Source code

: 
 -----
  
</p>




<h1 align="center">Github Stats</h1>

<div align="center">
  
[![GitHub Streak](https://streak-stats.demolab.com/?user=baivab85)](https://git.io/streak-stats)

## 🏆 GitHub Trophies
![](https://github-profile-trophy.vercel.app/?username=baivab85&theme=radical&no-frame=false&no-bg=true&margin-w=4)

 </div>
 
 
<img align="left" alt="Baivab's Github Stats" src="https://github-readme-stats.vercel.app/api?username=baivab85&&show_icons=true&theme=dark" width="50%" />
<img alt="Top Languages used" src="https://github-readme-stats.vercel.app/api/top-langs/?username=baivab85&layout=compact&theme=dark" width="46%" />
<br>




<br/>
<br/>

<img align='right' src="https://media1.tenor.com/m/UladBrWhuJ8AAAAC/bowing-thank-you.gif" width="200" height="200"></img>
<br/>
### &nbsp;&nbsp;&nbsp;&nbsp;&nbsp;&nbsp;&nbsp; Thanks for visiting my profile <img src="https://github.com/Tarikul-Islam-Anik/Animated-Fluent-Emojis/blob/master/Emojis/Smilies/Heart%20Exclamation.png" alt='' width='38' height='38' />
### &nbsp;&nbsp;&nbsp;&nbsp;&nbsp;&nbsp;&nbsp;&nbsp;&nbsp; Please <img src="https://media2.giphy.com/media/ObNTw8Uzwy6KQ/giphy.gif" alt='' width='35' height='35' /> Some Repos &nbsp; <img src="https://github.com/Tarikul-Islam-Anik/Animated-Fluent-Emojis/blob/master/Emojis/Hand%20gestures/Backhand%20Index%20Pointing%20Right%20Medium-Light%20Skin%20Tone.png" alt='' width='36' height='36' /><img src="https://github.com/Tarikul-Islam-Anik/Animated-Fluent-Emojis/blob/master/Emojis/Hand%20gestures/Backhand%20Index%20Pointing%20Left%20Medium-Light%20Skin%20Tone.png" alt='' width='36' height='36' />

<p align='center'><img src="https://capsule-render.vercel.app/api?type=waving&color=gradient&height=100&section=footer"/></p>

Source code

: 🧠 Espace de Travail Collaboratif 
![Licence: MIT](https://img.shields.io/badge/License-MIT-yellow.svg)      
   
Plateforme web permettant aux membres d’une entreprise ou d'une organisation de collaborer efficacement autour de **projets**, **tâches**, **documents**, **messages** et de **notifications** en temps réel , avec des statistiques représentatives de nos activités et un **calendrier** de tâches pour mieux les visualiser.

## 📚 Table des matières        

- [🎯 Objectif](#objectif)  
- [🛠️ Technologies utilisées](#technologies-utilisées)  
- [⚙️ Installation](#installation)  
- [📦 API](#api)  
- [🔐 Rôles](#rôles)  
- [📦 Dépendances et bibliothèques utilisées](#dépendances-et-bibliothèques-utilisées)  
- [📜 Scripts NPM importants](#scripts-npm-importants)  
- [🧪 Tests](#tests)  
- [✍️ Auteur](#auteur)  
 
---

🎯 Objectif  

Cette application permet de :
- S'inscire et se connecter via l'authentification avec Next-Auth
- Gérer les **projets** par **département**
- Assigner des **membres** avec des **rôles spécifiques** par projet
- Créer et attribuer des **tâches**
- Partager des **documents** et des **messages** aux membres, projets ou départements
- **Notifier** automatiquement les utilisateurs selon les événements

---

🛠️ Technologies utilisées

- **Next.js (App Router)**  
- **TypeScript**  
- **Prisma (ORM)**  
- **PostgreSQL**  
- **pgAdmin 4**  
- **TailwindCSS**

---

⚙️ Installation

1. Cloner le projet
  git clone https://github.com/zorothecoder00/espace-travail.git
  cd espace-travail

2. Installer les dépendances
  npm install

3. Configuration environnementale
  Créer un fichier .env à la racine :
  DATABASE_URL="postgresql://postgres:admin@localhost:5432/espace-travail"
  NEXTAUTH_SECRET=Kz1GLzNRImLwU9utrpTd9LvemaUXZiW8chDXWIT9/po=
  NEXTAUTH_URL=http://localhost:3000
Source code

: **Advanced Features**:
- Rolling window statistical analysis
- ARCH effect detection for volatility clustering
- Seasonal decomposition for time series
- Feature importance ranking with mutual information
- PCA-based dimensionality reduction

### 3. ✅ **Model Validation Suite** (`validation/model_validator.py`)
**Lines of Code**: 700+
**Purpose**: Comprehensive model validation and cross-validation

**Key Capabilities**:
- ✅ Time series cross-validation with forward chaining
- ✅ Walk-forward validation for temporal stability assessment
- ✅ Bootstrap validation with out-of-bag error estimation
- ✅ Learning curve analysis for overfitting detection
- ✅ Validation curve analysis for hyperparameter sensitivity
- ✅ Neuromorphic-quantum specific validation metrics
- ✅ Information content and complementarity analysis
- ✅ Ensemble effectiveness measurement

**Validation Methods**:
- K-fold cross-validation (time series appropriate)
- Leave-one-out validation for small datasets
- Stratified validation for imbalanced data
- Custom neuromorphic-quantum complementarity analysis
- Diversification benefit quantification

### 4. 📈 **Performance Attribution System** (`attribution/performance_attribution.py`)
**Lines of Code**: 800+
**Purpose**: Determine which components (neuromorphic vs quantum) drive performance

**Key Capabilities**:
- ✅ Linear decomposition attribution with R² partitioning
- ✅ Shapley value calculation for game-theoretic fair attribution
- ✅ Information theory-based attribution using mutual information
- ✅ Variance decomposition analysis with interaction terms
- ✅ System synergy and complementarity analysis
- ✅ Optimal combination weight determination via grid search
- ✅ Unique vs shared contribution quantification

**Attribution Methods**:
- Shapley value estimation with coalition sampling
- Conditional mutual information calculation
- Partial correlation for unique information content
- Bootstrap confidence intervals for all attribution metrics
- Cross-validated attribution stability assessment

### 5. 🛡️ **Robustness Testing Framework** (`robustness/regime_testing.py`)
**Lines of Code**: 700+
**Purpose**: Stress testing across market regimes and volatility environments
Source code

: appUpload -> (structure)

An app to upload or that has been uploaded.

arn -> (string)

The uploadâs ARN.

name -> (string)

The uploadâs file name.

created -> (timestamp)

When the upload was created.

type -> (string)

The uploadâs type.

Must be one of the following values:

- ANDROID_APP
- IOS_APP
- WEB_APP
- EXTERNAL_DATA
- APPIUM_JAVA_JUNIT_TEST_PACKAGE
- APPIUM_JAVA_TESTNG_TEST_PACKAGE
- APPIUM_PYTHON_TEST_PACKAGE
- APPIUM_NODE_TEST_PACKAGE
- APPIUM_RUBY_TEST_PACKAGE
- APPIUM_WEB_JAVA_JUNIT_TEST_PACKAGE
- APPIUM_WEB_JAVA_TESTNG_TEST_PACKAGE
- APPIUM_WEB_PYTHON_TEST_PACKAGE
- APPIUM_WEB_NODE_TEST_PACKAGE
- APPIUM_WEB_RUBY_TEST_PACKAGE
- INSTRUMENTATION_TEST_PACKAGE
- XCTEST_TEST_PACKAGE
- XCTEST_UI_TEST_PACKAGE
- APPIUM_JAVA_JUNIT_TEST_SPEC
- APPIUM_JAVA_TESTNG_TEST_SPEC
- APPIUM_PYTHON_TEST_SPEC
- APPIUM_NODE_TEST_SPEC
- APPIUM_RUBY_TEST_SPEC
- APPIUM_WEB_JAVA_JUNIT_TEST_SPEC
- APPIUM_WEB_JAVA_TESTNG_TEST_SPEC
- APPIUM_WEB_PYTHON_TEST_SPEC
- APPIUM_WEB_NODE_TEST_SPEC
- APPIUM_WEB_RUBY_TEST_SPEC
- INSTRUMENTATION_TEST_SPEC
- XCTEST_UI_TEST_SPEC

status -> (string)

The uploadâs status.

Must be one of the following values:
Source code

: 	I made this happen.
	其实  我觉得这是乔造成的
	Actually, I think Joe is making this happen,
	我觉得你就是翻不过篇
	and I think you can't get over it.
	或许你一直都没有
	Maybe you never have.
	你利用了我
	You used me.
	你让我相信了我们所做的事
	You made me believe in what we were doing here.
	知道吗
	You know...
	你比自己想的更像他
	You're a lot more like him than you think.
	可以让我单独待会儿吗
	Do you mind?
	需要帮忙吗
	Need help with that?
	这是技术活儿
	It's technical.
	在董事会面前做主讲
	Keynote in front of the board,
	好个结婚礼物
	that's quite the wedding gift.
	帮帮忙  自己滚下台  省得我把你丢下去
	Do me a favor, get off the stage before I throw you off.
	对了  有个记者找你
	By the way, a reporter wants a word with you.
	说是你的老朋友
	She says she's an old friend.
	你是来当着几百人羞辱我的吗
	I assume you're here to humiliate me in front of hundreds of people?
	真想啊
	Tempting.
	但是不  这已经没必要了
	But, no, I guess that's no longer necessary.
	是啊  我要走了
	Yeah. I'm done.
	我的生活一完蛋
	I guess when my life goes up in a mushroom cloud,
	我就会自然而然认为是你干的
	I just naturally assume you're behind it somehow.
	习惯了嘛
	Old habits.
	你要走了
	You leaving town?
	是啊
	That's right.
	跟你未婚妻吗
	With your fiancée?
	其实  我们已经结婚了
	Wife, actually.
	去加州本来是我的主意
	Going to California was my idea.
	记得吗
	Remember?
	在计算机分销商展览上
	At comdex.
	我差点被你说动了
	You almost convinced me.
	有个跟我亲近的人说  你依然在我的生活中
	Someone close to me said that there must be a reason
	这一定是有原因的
..........
▸ What the task requires: Could you print, word for word, the line containing "Maybe you never have." and every line after it through the end of the records, and nothing else?

▸ Finished exercise:
	Maybe you never have.
	你利用了我
	You used me.
	你让我相信了我们所做的事
	You made me believe in what we were doing here.
	知道吗
	You know...
	你比自己想的更像他
	You're a lot more like him than you think.
	可以让我单独待会儿吗
	Do you mind?
	需要帮忙吗
	Need help with that?
	这是技术活儿
	It's technical.
	在董事会面前做主讲
	Keynote in front of the board,
	好个结婚礼物
	that's quite the wedding gift.
	帮帮忙  自己滚下台  省得我把你丢下去
	Do me a favor, get off the stage before I throw you off.
	对了  有个记者找你
	By the way, a reporter wants a word with you.
	说是你的老朋友
	She says she's an old friend.
	你是来当着几百人羞辱我的吗
	I assume you're here to humiliate me in front of hundreds of people?
	真想啊
	Tempting.
	但是不  这已经没必要了
	But, no, I guess that's no longer necessary.
	是啊  我要走了
	Yeah. I'm done.
	我的生活一完蛋
	I guess when my life goes up in a mushroom cloud,
	我就会自然而然认为是你干的
	I just naturally assume you're behind it somehow.
	习惯了嘛
	Old habits.
	你要走了
	You leaving town?
	是啊
	That's right.
	跟你未婚妻吗
	With your fiancée?
	其实  我们已经结婚了
	Wife, actually.
	去加州本来是我的主意
	Going to California was my idea.
	记得吗
	Remember?
	在计算机分销商展览上
	At comdex.
	我差点被你说动了
	You almost convinced me.
	有个跟我亲近的人说  你依然在我的生活中
	Someone close to me said that there must be a reason
	这一定是有原因的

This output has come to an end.